**Instructions for the task:** Search the listing below for the word "school" and copy each line that holds it.

**Excerpted data:**
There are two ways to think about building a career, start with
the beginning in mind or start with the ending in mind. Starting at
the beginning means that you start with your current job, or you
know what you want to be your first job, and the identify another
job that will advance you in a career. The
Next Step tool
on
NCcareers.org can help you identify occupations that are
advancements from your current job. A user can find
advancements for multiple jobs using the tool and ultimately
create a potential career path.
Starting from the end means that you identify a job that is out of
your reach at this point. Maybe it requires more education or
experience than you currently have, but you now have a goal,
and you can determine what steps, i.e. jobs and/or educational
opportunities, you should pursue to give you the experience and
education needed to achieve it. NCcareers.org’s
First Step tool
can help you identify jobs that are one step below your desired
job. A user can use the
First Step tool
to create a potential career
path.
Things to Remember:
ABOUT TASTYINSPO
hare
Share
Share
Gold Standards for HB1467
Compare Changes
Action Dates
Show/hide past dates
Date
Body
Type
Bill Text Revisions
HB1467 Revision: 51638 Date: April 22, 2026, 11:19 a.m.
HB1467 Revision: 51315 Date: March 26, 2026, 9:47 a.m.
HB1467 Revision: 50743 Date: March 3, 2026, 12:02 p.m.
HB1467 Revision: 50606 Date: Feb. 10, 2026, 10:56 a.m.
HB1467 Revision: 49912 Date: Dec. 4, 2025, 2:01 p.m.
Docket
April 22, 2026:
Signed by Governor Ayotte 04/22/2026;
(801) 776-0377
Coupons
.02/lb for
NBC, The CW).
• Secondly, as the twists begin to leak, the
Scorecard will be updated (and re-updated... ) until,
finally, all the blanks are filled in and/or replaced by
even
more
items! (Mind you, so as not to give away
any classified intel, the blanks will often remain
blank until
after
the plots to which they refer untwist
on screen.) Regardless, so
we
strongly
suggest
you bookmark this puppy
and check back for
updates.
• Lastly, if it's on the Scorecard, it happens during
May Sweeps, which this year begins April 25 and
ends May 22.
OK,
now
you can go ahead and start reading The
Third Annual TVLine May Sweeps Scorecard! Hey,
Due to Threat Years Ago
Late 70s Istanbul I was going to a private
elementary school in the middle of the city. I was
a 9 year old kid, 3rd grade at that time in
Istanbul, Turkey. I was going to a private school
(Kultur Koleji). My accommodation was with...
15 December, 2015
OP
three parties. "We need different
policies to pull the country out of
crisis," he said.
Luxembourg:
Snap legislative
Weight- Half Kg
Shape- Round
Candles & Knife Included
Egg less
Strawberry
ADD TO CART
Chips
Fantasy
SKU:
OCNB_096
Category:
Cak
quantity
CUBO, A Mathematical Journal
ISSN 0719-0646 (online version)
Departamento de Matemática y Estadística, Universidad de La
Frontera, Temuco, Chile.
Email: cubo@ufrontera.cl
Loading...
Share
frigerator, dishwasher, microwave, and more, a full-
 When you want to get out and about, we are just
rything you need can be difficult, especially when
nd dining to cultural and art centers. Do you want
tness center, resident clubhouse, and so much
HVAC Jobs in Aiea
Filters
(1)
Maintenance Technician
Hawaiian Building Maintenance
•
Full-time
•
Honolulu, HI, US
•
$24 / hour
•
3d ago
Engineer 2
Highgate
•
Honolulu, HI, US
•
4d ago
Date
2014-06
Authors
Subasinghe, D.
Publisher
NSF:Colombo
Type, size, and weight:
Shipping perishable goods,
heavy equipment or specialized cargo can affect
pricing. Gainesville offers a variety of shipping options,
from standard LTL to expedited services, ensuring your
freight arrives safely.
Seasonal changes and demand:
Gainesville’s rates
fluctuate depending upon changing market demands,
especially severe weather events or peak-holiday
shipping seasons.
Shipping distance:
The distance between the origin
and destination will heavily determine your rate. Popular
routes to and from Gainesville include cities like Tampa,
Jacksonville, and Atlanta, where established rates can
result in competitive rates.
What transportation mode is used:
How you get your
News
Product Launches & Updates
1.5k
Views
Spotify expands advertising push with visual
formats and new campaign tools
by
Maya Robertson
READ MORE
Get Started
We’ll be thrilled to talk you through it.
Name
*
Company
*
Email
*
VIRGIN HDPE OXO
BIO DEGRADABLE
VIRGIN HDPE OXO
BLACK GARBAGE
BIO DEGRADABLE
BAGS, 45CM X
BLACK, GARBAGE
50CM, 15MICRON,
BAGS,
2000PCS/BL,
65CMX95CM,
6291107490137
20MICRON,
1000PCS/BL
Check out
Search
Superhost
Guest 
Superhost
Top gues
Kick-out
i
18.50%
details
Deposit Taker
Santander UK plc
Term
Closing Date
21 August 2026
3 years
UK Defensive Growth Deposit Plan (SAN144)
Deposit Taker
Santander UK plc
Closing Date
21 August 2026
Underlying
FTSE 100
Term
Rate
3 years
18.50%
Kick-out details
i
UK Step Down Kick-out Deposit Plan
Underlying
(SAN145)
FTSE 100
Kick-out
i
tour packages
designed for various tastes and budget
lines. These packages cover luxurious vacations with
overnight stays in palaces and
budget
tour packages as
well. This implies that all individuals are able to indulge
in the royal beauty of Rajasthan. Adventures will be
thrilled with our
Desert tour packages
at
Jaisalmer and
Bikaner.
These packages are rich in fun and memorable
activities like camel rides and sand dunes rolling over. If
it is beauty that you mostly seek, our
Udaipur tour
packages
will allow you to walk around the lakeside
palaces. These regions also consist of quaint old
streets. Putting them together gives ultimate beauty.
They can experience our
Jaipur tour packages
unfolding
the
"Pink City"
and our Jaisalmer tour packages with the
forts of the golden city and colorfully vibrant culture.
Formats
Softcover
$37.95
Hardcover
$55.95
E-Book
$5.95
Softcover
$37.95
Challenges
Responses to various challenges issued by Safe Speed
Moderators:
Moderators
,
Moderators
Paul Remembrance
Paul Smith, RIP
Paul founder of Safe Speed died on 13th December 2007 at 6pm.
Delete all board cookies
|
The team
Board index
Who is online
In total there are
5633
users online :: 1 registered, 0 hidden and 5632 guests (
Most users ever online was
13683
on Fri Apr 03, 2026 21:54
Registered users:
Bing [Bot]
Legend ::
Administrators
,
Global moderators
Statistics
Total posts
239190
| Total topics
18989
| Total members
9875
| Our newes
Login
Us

**Exercise answer:**
elementary school in the middle of the city. I was
Istanbul, Turkey. I was going to a private school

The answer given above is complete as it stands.